Nicotine Prevents and Reverses Paclitaxel-Induced Mechanical Allodynia in a Mouse Model of CIPN


Kyte S. L. , Toma W., Bagdas D., Meade J. A. , Schurman L. D. , Lichtman A. H. , ...More

JOURNAL OF PHARMACOLOGY AND EXPERIMENTAL THERAPEUTICS, vol.364, no.1, pp.110-119, 2018 (Journal Indexed in SCI) identifier identifier identifier

  • Publication Type: Article / Article
  • Volume: 364 Issue: 1
  • Publication Date: 2018
  • Doi Number: 10.1124/jpet.117.243972
  • Title of Journal : JOURNAL OF PHARMACOLOGY AND EXPERIMENTAL THERAPEUTICS
  • Page Numbers: pp.110-119

Abstract

Chemotherapy-induced peripheral neuropathy (CIPN), a consequence of peripheral nerve fiber dysfunction or degeneration, continues to be a dose-limiting and debilitating side effect during and/or after cancer chemotherapy. Paclitaxel, a taxane commonly used to treat breast, lung, and ovarian cancers, causes CIPN in 59-78% of cancer patients. Novel interventions are needed due to the current lack of effective CIPN treatments. Our studies were designed to investigate whether nicotine can prevent and/or reverse paclitaxel-induced peripheral neuropathy in a mouse model of CIPN, while ensuring that nicotine will not stimulate lung tumor cell proliferation or interfere with the antitumor properties of paclitaxel. Male C57BL/6J mice received paclitaxel every other day for a total of four injections (8 mg/kg, i.p.). Acute (0.3-0.9 mg/kg, i.p.) and chronic (24 mg/kg per day, s.c.) administration of nicotine respectively reversed and prevented paclitaxel-induced mechanical allodynia. Blockade of the antinociceptive effect of nicotine with mecamylamine and methyllycaconitine suggests that the reversal of paclitaxel-induced mechanical allodynia is primarily mediated by the alpha 7 nicotinic acetylcholine receptor subtype.
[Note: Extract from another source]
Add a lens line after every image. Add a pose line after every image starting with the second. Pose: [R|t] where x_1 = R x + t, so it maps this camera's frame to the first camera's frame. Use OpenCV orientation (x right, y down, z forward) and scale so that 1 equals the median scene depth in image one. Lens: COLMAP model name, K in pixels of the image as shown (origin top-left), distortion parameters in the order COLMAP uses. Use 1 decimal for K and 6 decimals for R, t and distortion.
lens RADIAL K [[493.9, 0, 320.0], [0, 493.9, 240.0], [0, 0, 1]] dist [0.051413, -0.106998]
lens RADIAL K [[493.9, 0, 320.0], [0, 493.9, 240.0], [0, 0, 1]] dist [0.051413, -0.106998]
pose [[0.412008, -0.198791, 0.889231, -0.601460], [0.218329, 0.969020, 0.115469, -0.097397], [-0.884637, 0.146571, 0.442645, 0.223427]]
Chronic nicotine treatment also prevented paclitaxel-induced intraepidermal nerve fiber loss. Notably, nicotine neither promoted proliferation of A549 and H460 non-small cell lung cancer cells nor interfered with paclitaxel-induced antitumor effects, including apoptosis. Most importantly, chronic nicotine administration did not enhance Lewis lung carcinoma tumor growth in C57BL/6J mice. These data suggest that the nicotinic acetylcholine receptor-mediated pathways may be promising drug targets for the prevention and treatment of CIPN.